# Records for processing
• • • • •

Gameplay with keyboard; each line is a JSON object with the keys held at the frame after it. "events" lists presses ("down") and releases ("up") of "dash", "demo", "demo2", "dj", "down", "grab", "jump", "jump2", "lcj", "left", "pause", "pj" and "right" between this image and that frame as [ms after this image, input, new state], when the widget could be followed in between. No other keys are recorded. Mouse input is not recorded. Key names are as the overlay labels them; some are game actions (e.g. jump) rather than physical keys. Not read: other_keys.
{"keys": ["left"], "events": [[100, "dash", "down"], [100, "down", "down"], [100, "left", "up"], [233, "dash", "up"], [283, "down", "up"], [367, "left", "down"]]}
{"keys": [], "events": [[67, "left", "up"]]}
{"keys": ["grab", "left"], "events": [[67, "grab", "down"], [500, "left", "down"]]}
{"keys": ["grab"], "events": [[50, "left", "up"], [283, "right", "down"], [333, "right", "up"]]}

• • • • •

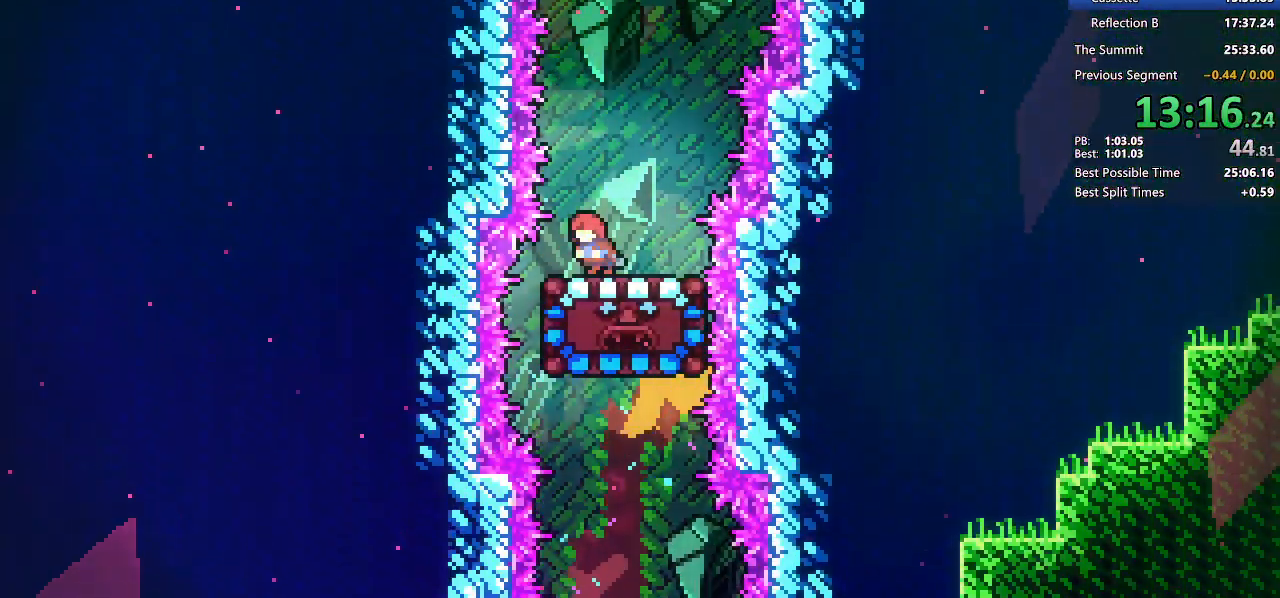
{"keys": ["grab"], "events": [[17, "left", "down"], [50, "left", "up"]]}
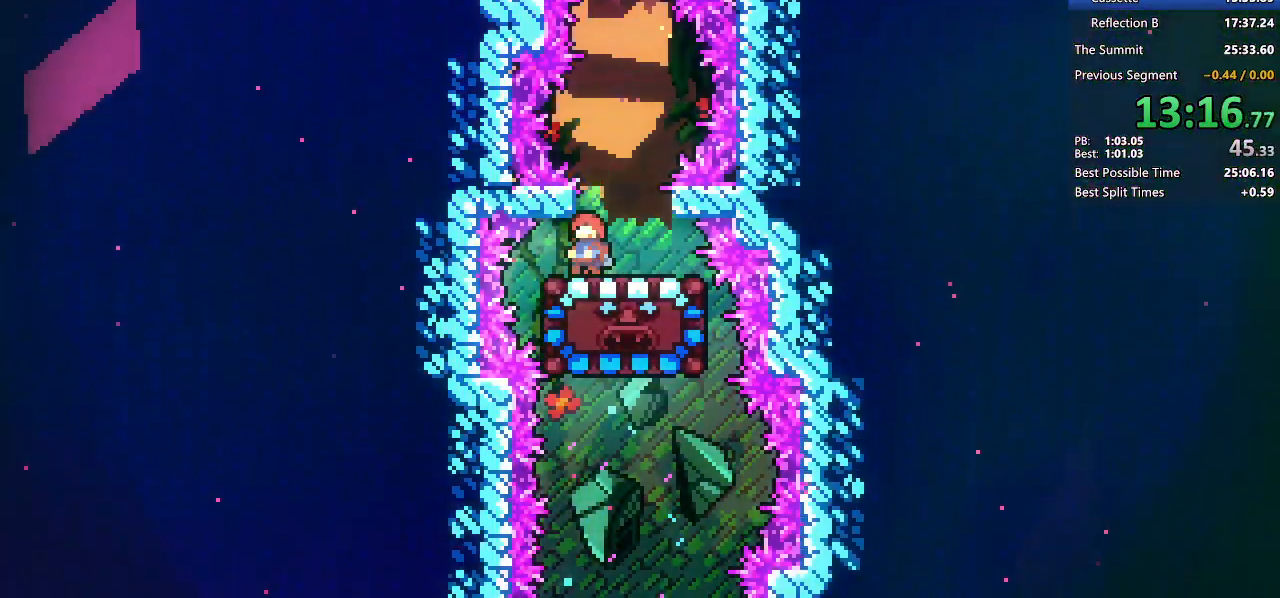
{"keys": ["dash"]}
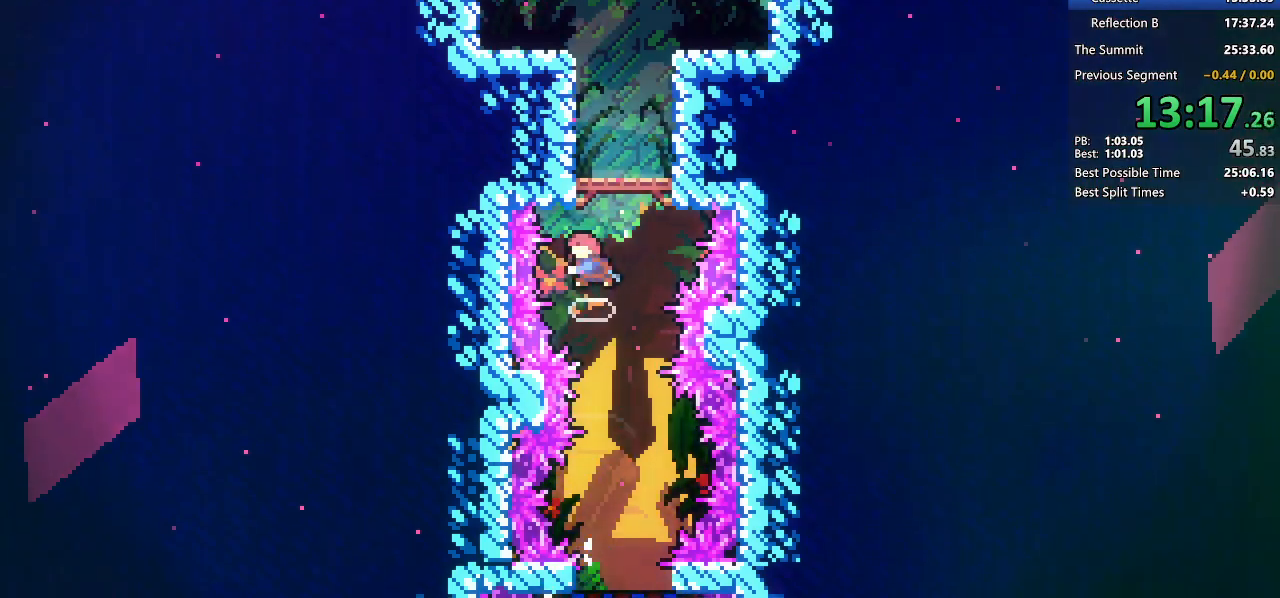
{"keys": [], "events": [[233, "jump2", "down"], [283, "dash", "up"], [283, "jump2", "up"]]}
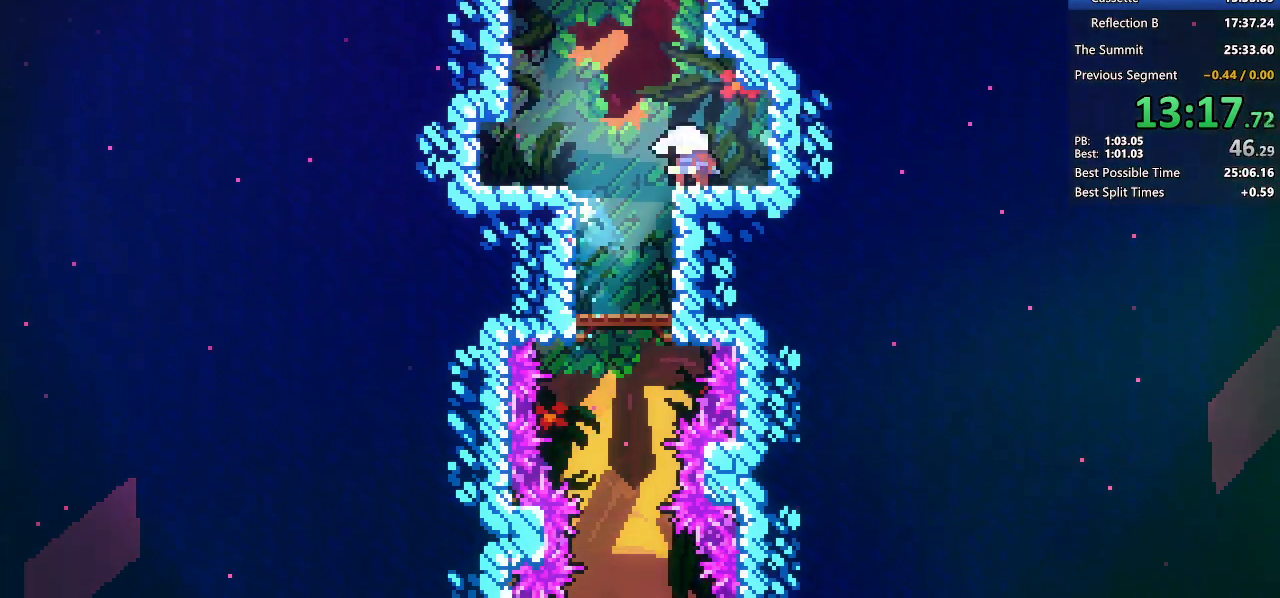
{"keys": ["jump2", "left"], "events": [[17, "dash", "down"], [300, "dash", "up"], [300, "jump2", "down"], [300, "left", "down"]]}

• • • • •

In the entries above, count each line holding the word "right" and give that count alone.

2